> _Dataset records_:
----------------------------------------

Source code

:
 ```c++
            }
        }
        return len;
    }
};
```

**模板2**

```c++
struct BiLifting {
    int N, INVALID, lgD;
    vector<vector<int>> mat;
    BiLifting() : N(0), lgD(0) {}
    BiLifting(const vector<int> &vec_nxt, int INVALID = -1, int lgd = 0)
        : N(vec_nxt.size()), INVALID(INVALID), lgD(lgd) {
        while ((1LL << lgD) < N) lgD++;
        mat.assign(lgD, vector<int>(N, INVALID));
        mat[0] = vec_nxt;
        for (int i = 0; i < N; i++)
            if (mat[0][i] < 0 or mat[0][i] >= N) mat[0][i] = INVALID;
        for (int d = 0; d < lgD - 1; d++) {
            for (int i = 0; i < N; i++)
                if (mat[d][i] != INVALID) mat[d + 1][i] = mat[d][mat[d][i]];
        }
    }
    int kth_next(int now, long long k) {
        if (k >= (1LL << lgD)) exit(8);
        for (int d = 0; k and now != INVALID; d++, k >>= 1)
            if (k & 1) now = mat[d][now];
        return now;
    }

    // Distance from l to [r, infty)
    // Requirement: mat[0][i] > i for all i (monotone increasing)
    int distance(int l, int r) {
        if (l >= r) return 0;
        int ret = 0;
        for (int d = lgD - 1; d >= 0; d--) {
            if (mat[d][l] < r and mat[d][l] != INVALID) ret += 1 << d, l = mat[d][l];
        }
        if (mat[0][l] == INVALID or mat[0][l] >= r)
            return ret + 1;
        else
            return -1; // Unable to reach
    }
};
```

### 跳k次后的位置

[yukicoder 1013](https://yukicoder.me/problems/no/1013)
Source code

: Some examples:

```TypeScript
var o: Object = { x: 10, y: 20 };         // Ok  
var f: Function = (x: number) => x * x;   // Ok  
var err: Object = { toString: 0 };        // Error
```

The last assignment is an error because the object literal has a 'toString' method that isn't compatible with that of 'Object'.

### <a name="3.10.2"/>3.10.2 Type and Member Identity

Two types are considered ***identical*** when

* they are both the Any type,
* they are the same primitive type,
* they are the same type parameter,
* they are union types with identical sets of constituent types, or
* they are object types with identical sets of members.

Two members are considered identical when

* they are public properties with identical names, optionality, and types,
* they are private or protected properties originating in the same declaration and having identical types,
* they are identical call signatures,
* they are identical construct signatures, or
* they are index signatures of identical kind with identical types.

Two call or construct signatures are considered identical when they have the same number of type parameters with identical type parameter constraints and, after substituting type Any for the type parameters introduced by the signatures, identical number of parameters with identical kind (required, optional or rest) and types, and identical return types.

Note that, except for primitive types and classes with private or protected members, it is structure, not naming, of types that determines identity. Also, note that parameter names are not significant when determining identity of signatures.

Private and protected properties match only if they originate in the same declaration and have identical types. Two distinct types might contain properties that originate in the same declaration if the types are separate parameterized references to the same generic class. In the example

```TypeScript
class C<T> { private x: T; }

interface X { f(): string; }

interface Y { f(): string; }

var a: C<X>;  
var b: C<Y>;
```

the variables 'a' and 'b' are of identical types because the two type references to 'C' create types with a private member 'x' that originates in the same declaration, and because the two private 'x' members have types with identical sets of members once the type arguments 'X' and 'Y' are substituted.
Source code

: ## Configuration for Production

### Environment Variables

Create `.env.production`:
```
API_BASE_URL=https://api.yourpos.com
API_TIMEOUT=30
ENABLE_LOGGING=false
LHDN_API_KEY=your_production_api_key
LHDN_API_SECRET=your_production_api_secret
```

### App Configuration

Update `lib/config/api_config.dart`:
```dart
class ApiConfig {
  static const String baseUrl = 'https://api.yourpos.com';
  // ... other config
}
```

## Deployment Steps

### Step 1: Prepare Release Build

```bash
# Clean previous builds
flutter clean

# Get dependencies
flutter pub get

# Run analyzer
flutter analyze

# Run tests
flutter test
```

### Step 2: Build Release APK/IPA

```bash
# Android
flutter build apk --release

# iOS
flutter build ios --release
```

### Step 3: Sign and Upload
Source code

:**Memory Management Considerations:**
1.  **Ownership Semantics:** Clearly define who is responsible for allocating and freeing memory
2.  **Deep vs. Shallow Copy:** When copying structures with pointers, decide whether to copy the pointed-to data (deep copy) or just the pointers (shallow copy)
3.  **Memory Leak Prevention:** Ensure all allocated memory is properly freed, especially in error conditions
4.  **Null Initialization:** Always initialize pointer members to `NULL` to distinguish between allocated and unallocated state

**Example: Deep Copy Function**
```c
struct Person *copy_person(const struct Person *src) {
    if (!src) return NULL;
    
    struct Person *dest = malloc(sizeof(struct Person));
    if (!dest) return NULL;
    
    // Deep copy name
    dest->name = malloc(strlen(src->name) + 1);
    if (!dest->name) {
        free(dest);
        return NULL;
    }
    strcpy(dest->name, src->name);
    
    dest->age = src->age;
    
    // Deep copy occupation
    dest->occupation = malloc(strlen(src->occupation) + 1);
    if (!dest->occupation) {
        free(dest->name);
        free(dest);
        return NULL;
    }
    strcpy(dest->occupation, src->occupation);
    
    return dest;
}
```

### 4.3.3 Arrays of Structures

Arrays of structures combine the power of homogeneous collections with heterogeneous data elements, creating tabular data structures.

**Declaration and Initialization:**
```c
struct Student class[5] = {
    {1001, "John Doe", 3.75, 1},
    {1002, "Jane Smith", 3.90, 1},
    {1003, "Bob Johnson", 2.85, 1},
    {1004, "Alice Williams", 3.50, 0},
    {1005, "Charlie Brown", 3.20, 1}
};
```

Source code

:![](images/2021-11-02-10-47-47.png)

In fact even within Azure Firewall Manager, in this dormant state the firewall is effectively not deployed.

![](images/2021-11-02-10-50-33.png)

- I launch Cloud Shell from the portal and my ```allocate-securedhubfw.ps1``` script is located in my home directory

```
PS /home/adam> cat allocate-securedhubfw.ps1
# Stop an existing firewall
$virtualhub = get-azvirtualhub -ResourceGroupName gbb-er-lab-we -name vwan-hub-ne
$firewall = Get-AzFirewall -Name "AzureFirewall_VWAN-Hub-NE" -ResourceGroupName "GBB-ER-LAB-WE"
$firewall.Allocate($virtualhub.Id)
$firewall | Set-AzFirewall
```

----------------------------------------

> _WHAT IS BEING ASKED_:
Above are the records. Copy every line in them holding "allocated".

> _ANSWER TO THIS TASK_:
3.  **Memory Leak Prevention:** Ensure all allocated memory is properly freed, especially in error conditions
4.  **Null Initialization:** Always initialize pointer members to `NULL` to distinguish between allocated and unallocated state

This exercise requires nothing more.